By Leika Kihara
TOKYO (Reuters) – New U.S. tariffs announced by President Donald Trump may delay, but likely won’t derail, the Bank of Japan’s plan to raise interest rates further as policymakers seek to avoid renewed yen falls that would worsen inflationary pressures.
Trump’s decision to slap a 25% levy on auto imports, and a reciprocal 24% tariff on other Japanese goods, will deal a huge blow to the export-heavy economy with analysts predicting the higher duties could knock up to 0.8% off economic growth.
The stunning moves by Trump upend the BOJ’s expectations that big exporters will use overseas profits to lift local pay, which would drive a cycle of wage and price increases, seen as a prerequisite for more interest rate hikes.

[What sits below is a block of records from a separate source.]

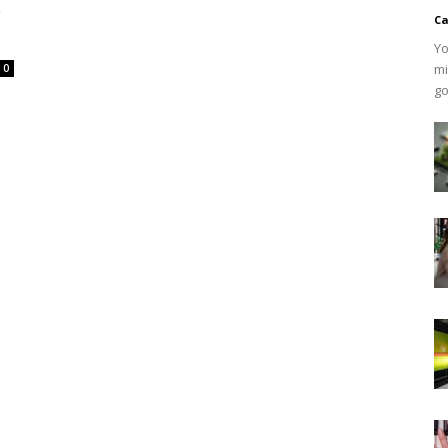
w
Ca
Yo
mi
0
go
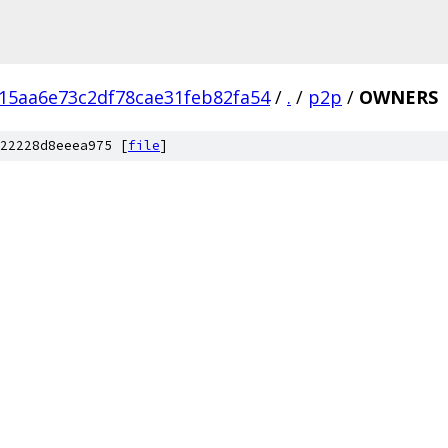
15aa6e73c2df78cae31feb82fa54
/
.
/
p2p
/
OWNERS
22228d8eeea975 [
file
]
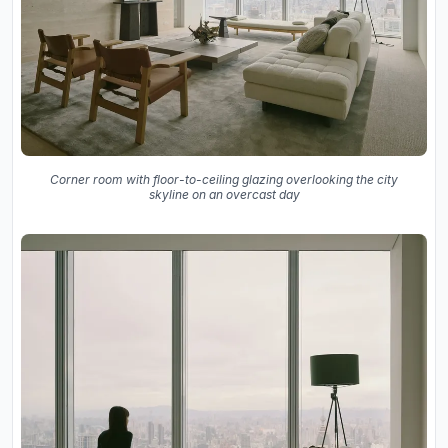
Corner room with floor-to-ceiling glazing overlooking the city
skyline on an overcast day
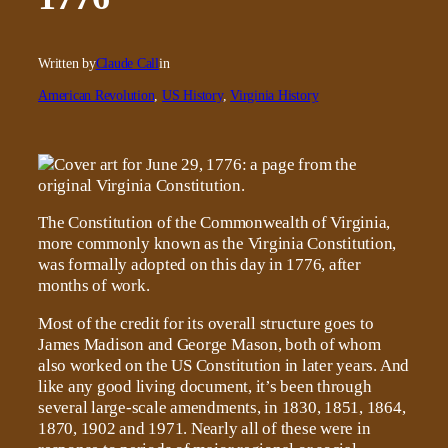
Written by
Claude Call
in
American Revolution
, 
US History
, 
Virginia History
The Constitution of the Commonwealth of Virginia,
more commonly known as the Virginia Constitution,
was formally adopted on this day in 1776, after
months of work.
Most of the credit for its overall structure goes to
James Madison and George Mason, both of whom
also worked on the US Constitution in later years. And
like any good living document, it’s been through
several large-scale amendments, in 1830, 1851, 1864,
1870, 1902 and 1971. Nearly all of these were in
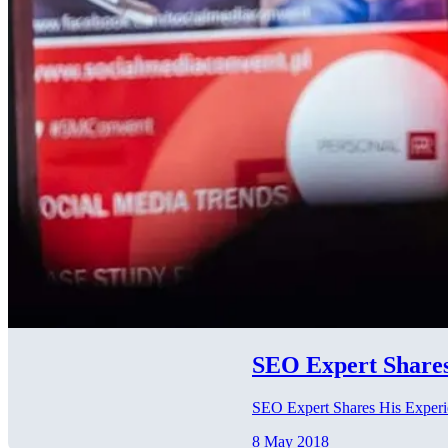
SEO Expert Shares
SEO Expert Shares His Exper
8 May 2018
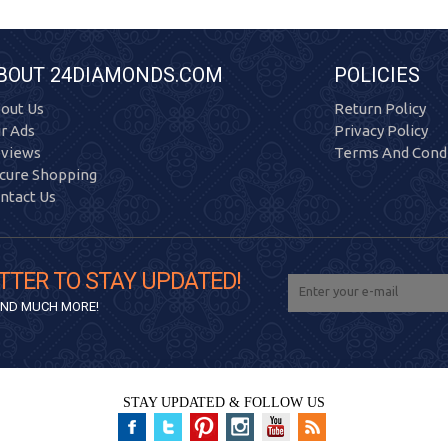
BOUT 24DIAMONDS.COM
POLICIES
out Us
Return Policy
r Ads
Privacy Policy
views
Terms And Condi
cure Shopping
ntact Us
TTER TO STAY UPDATED!
 AND MUCH MORE!
STAY UPDATED & FOLLOW US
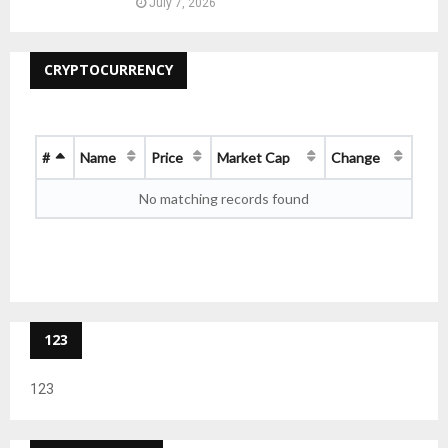
July 7, 2026
CRYPTOCURRENCY
#
Name
Price
Market Cap
Change
No matching records found
123
123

With fears of a global recession looming, the BOJ is likely to cut its economic growth forecasts and hold off raising rates at its next meeting concluding on May 1, analysts say.
But there is less certainty about just how long the BOJ will be able to keep rates where they are given mounting inflationary pressure at home that has drawn warnings from hawkish members of the board.
“At the very least, a rate hike on May 1 is off the table given the expected hit to Japan’s economy from U.S. tariffs,” said former BOJ top economist Seisaku Kameda, who is now executive economist at Sompo Institute Plus.
“But I won’t rule out a rate hike in June or July, as the BOJ is caught in a dilemma of having to balance downside risks to the economy and domestic inflationary pressure,” he said.
While raising rates too aggressively could hurt growth, sounding too dovish on the rate outlook could prod investors to scale back bets of a near-term action, and trigger a renewed, unwanted and inflationary yen slide.
BOJ Deputy Governor Shinichi Uchida told parliament on Friday the central bank would continue raising rates if the economy moves in line with forecasts, while keeping a close eye on risks to growth from tariffs.
Whatever the BOJ’s ambitions, markets are quickly ruling out the chance of further rate hikes. Shares of Japanese banks plunged on Friday on fears U.S. tariffs could choke Japan’s fragile economic recovery and snuff out the BOJ’s efforts to lift rates away from the low levels that have squeezed lenders’ profits.
Inflation has exceeded the BOJ’s 2% target for nearly three years due in part to a weak yen that boosted import costs, a stark contrast to Japan’s 25-year battle with deflation that kept rates near zero.
Headline inflation hit 3.7% in February on stubbornly high food costs which, coupled with steady wage increases, have heightened wider calls to keep raising interest rates.